If you decide to use the file system to access your file data, get a reasonable chunk of data at a time. If you are processing a file sequentially, get 4K or 8K at a time to reduce the number of calls you have to make to the file system. There is no point in crossing the boundary between user mode and privileged mode and going through a slew of protection and security checks unnecessarily. Of course, if you randomly access small amounts of data, you are probably better off not reading or writing large numbers of bytes you don't need. In that case try to map the file.
Think about using multiple threads to improve your performance on multiple processor computers. Just because you have a desktop application does not mean you cannot take advantage of multiple threads. First, you can use multiple threads as a technique to get back to the user quickly when the user has requested a task that takes a little time. Second, the day is not far off when we will see multiple processors on the desktop.
If you are working on a server application, you certainly want to use multiple threads, because multiprocessor servers will soon be commonplace.
In MS-DOS systems, there was a limit on the number of files the system could have open at one time. This led to a coding style of opening and closing files frequently. Because of the additional protection and security in Windows NT, the action of opening a file uses more resources, and we don't encourage this coding style. Open files and leave them open for access. There is no limit on how many can be opened at one time, other than the size of non-paged pool; it cannot be allocated so large as to take all of physical memory. But we are talking many thousands of files before this is a consideration. So don't be afraid to leave your files open.
In Windows there was a distinction between memory obtained using LocalAlloc versus memory obtained with GlobalAlloc. Windows NT supports both allocation calls to make porting to Windows NT easier, but for 32-bit applications they execute the identical underlying code. The memory allocated is local to your process, and will be deleted by the system when your process dies. You cannot share it with another process; that's what CreateFileMapping is for. The one place where this is not true is when the memory is flagged as GMEM_DDESHARE, which Windows NT handles differently. Only applications using dynamic data exchange (DDE) or the clipboard will specify this flag. For 16-bit applications the calls appear to work as they did on 16-bit Windows, because these all execute in the NTVDM process.
If you're looking for the acme of performance on short bursts of activity, use the Real-Time Priority class. It's most useful for an application which is processing data in real time or doing time-sensitive communication with an external device. Your application must run in short bursts and not keep the processor for very long before waiting for the device to deliver more data. This is because you will be preempting all activity on the system, including the work of Windows NT system processes.
Another useful facility for development of real-time applications is the VirtualLock call. This permits you to identify a small number of pages to retain in memory so you will not have to wait for pages to come in from the disk when attempting to respond to a real-time device. You should implement a design that minimizes the amount of code that executes in the Real-Time Priority class with locked pages. You can use Event objects and shared named memory to exchange information with processes running at normal priority and thus minimize the real-time code.

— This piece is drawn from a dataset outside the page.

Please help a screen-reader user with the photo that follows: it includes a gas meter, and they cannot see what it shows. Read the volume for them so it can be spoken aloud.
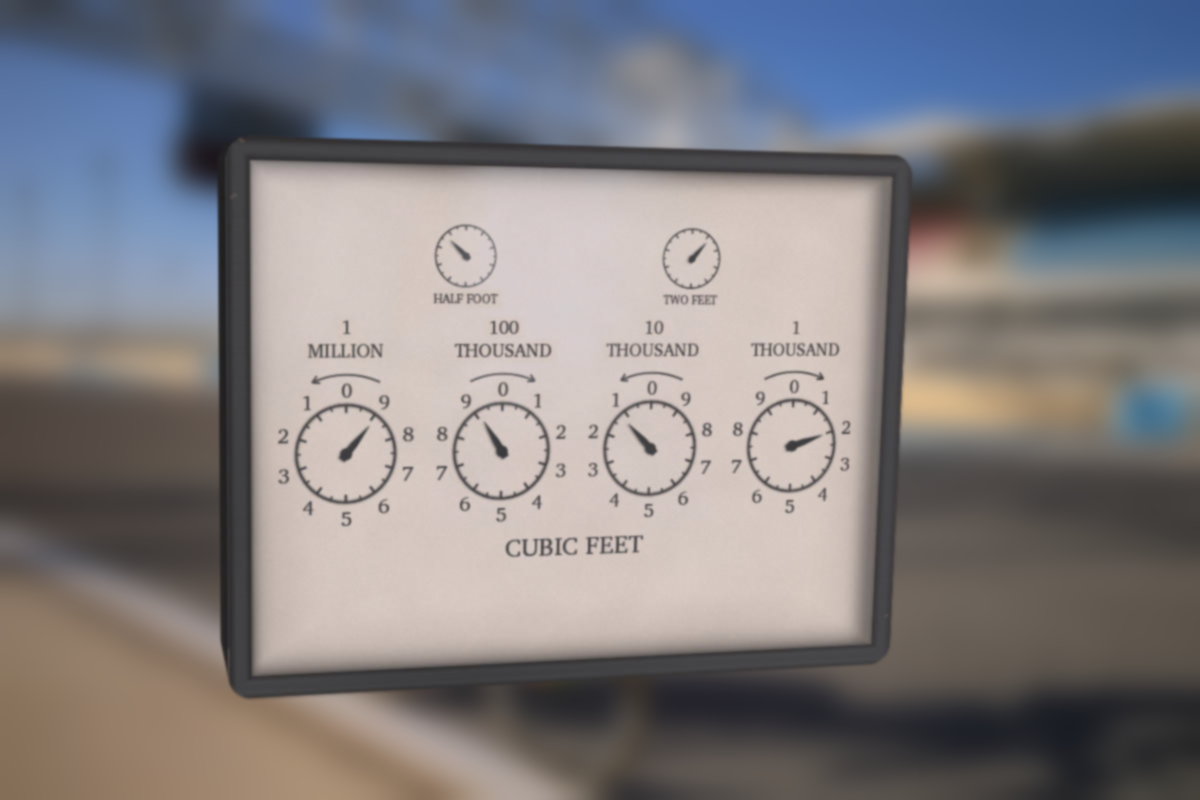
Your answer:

One way to improve your performance when storing and retrieving data from the Configuration Registry is to use the new data type MULTI_SZ. This data type permits you to store a set of data values under the name of a single value by concatenating the strings into a single "multistring." A multistring has multiple individual strings separated by TEXT('/0'), with the last one followed by an additional TEXT('/0'). One call to the registry will retrieve all the strings. This is very efficient, especially if the value is accessed remotely. Performance Monitor counter names and Explain text are stored in two giant MULTI_SZ multistrings. Performance Monitor retrieves them all with just two RPC calls to the remote registry during remote monitoring.
This touches on another point. Internally, Windows NT uses Unicode™. (Unicode is a 16-bit character-coding standard which includes symbols for all international languages.) When an application passes ASCII text strings to the system (to be stored in the Configuration Registry for example), they are translated to Unicode right off the bat. They must be translated in the reverse direction if the application is coded to deal with ASCII. So the obvious right thing to do, at least from a performance viewpoint, is to write the application to work with Unicode. This will avoid some unnecessary overhead and make the application easier to port to foreign languages, especially in the Far East. So if you want those trips to the Far East to work on the Asian versions of your application, use Unicode.